Because the therapeutic strategies for surgery and chemotherapy differ between HGG and CNSL, it is important to differentiate CNSL and HGG preoperatively using MRI findings. Furthermore, the use of 1,3-Bis (2-chloroethyl)-1-nitrosourea wafers (BCNU) on the surface of tumor resection cavities was efficacious for local chemotherapy in patients with recurrent glioblastoma.[21,22] Before using BCNU wafers, HGG must be confirmed intraoperatively through rapid histopathological diagnosis. However, CNSL and HGG are sometimes difficult to differentiate in rapid pathological diagnoses because they can have similar pathological findings. MR perfusion imaging is more objective than morphological imaging and, therefore, better facilitates understanding and sharing of preoperative imaging between not only radiologists but also neurosurgeons and pathologists. Therefore, MR perfusion imaging results are useful as radiological markers in preoperative diagnostic imaging.

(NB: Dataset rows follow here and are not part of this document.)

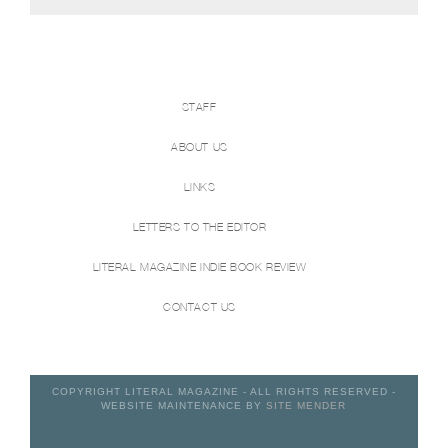
STAFF
ABOUT US
LINKS
LETTERS TO THE EDITOR
LITERAL MAGAZINE INDIE BOOK REVIEW
CONTACT US
COPYRIGHT LITERAL MAGAZINE - ALL RIGHTS RESERVED -
WEBSITE MAINTENANCE BY
SITE MENDER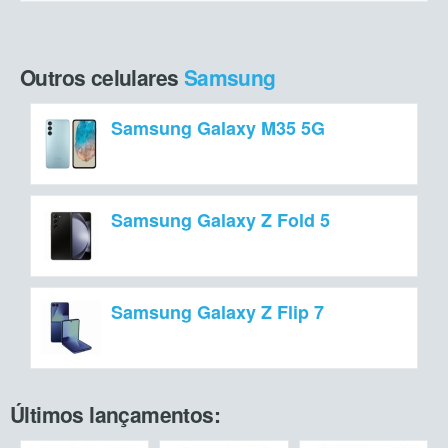
Outros celulares
Samsung
Samsung Galaxy M35 5G
Samsung Galaxy Z Fold 5
Samsung Galaxy Z Flip 7
Últimos lançamentos: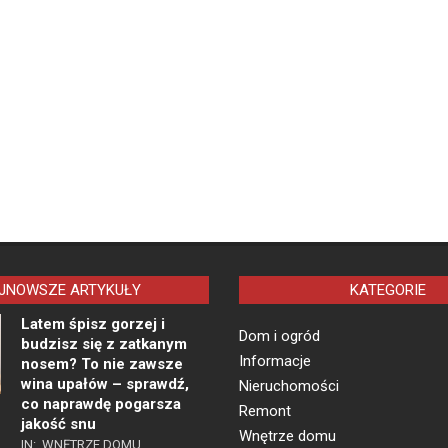
JNOWSZE ARTYKUŁY
KATEGORIE
Latem śpisz gorzej i
Dom i ogród
budzisz się z zatkanym
Informacje
nosem? To nie zawsze
wina upałów – sprawdź,
Nieruchomości
co naprawdę pogarsza
Remont
jakość snu
Wnętrze domu
IN:
WNĘTRZE DOMU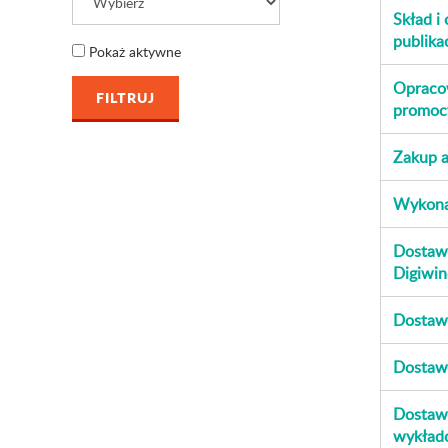
Skład i
publika
Pokaż aktywne
Opracow
promoc
Zakup 
Wykonan
Dostawa
Digiwin
Dostaw
Dostawa
Dostawa
wykład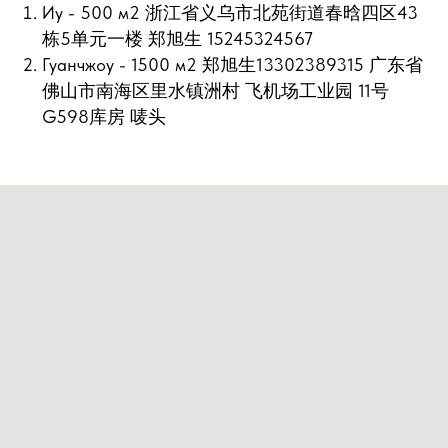
Иу - 500 м2 浙江省义乌市北苑街道春晗四区43
栋5单元一楼 郑旭生 15245324567
Гуанчжоу - 1500 м2 郑旭生13302389315 广东省
佛山市南海区里水镇洲村 飞机场工业园 11号
G598库房 唛头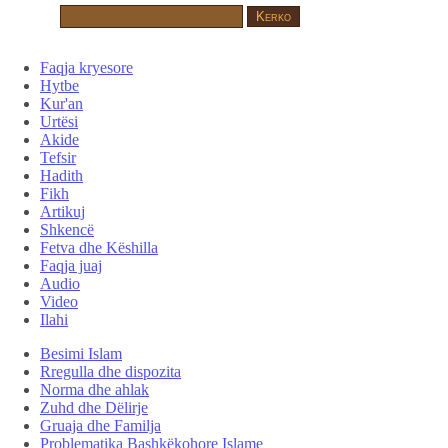
Faqja kryesore
Hytbe
Kur'an
Urtësi
Akide
Tefsir
Hadith
Fikh
Artikuj
Shkencë
Fetva dhe Këshilla
Faqja juaj
Audio
Video
Ilahi
Besimi Islam
Rregulla dhe dispozita
Norma dhe ahlak
Zuhd dhe Dëlirje
Gruaja dhe Familja
Problematika Bashkëkohore Islame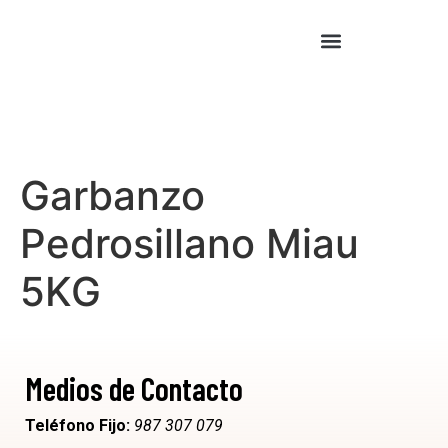
Cocina Asiática
Cocina Mexicana
Garbanzo
Pedrosillano Miau
5KG
Medios de Contacto
Teléfono Fijo:
987 307 079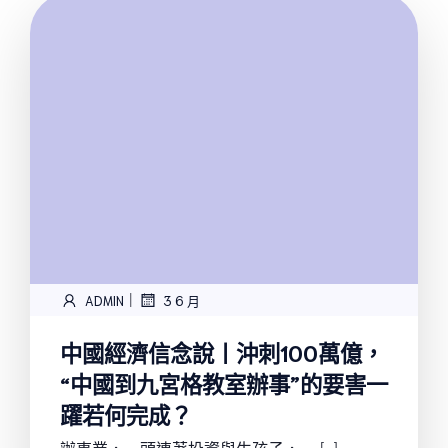
|
ADMIN
3 6 月
中國經濟信念說丨沖刺100萬億，
“中國到九宮格教室辦事”的要害一
躍若何完成？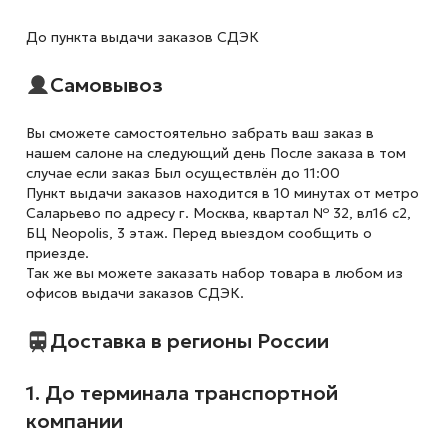
До пункта выдачи заказов СДЭК
Самовывоз
Вы сможете самостоятельно забрать ваш заказ в
нашем салоне на следующий день После заказа в том
случае если заказ Был осуществлён до 11:00
Пункт выдачи заказов находится в 10 минутах от метро
Саларьево по адресу г. Москва, квартал № 32, вл16 с2,
БЦ Neopolis, 3 этаж. Перед выездом сообщить о
приезде.
Так же вы можете заказать набор товара в любом из
офисов выдачи заказов СДЭК.
Доставка в регионы России
1. До терминала транспортной
компании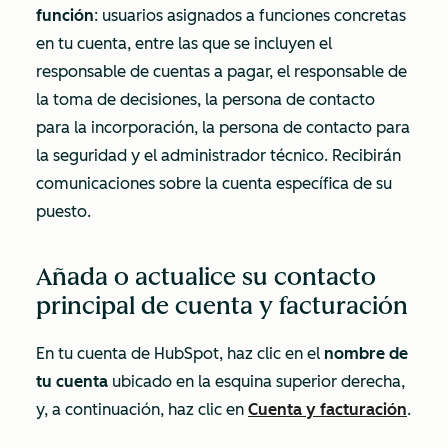
función
: usuarios asignados a funciones concretas
en tu cuenta, entre las que se incluyen el
responsable de cuentas a pagar, el responsable de
la toma de decisiones, la persona de contacto
para la incorporación, la persona de contacto para
la seguridad y el administrador técnico. Recibirán
comunicaciones sobre la cuenta específica de su
puesto.
Añada o actualice su contacto
principal de cuenta y facturación
En tu cuenta de HubSpot, haz clic en el
nombre de
tu cuenta
ubicado en la esquina superior derecha,
y, a continuación, haz clic en
Cuenta y facturación
.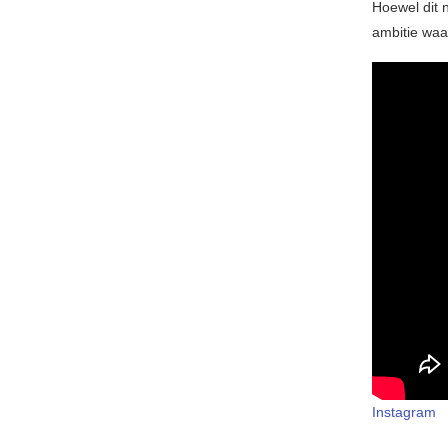
Hoewel dit n
ambitie waa
Instagram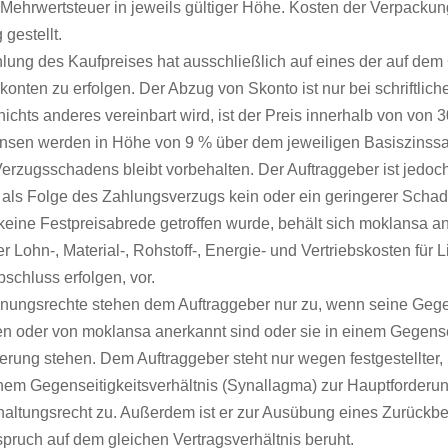
 Mehrwertsteuer in jeweils gültiger Höhe. Kosten der Verpacku
gestellt.
hlung des Kaufpreises hat ausschließlich auf eines der auf dem
konten zu erfolgen. Der Abzug von Skonto ist nur bei schriftlic
 nichts anderes vereinbart wird, ist der Preis innerhalb von vo
nsen werden in Höhe von 9 % über dem jeweiligen Basiszinssa
erzugsschadens bleibt vorbehalten. Der Auftraggeber ist jedoc
als Folge des Zahlungsverzugs kein oder ein geringerer Schade
 keine Festpreisabrede getroffen wurde, behält sich moklans
r Lohn-, Material-, Rohstoff-, Energie- und Vertriebskosten für
schluss erfolgen, vor.
hnungsrechte stehen dem Auftraggeber nur zu, wenn seine Gegena
ten oder von moklansa anerkannt sind oder sie in einem Gegense
erung stehen. Dem Auftraggeber steht nur wegen festgestellter,
inem Gegenseitigkeitsverhältnis (Synallagma) zur Hauptforder
altungsrecht zu. Außerdem ist er zur Ausübung eines Zurückbeh
ruch auf dem gleichen Vertragsverhältnis beruht.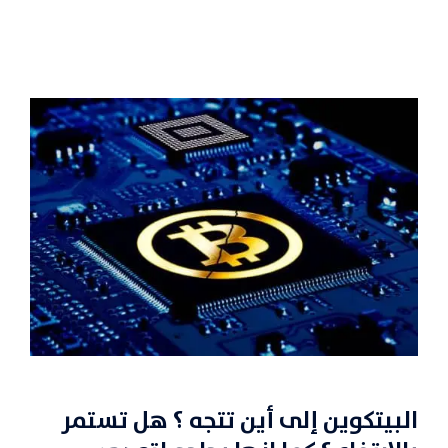
البيتكوين إلى أين تتجه ؟ هل تستمر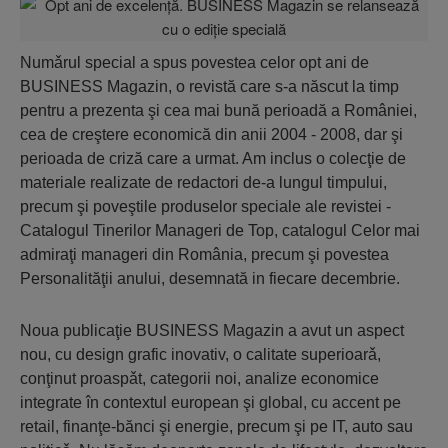
Numǎrul special a spus povestea celor opt ani de
BUSINESS Magazin, o revistă care s-a născut la timp
pentru a prezenta şi cea mai bună perioadă a României,
cea de creştere economică din anii 2004 - 2008, dar şi
perioada de criză care a urmat. Am inclus o colecţie de
materiale realizate de redactori de-a lungul timpului,
precum şi poveştile produselor speciale ale revistei -
Catalogul Tinerilor Manageri de Top, catalogul Celor mai
admiraţi manageri din România, precum şi povestea
Personalităţii anului, desemnată in fiecare decembrie.
Noua publicaţie BUSINESS Magazin a avut un aspect
nou, cu design grafic inovativ, o calitate superioarǎ,
conţinut proaspǎt, categorii noi, analize economice
integrate în contextul european şi global, cu accent pe
retail, finanţe-bănci şi energie, precum şi pe IT, auto sau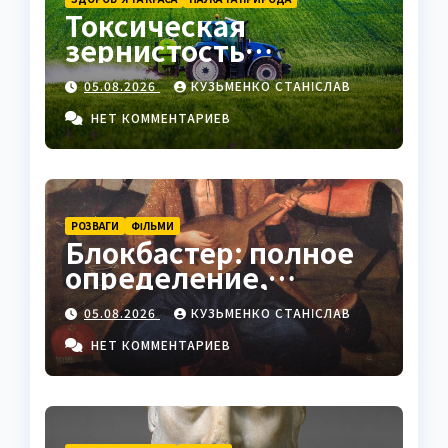
Токсическая
зернистость
нейтрофилов —
05.08.2026
КУЗЬМЕНКО СТАНІСЛАВ
важный маркер
воспаления
НЕТ КОММЕНТАРИЕВ
РОЗВАГИ
ФІЛЬМИ
Блокбастер: полное
определение,
история и
05.08.2026
КУЗЬМЕНКО СТАНІСЛАВ
современное
значение
НЕТ КОММЕНТАРИЕВ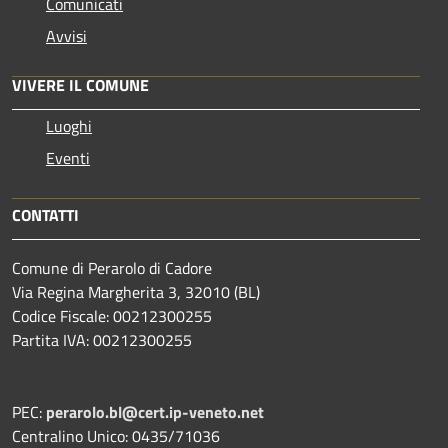
Comunicati
Avvisi
VIVERE IL COMUNE
Luoghi
Eventi
CONTATTI
Comune di Perarolo di Cadore
Via Regina Margherita 3, 32010 (BL)
Codice Fiscale: 00212300255
Partita IVA: 00212300255
PEC:
perarolo.bl@cert.ip-veneto.net
Centralino Unico: 0435/71036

This study has several limitations. First, the number of subjects was small in this retrospective analysis. Future prospective studies should include more subjects. Second, the contrast medium volume was calculated based on the patient’s body weight. To obtain both vascularity and permeability information for routine doses of contrast media at the same examination, contrast media (0.05 mmol/kg body weight) was injected as a bolus twice. The results may have depended on the dose and injection rate of the contrast media, so that the accuracy of DSC and DCE analysis in this study may be lower than if one full dose was used. Third, the ROIs were set manually, and it is possible that measurement results were affected to some extent by the location of the chosen ROI. However, histogram analysis is more effective than mean ROI analysis for including vasculature, a lesion with a higher value in a region, or a lesion with a low value caused by necrosis. Fourth, the results may have been affected by the analysis software used for DCE and DSC-MRI.[23] Because the algorithms and devices used for perfusion analysis vary depending on references, a simple comparison between past references may be difficult.

In conclusion, the combination of Ktrans by DCE-MRI and cCBV by DSC-MRI may reveal the perfusion characteristics of lesions more precisely than can either Ktrans or cCBV alone. Histogram analysis results of perfusion data to identify objective radiological markers enable quantitative differentiation between CNSL and HGG.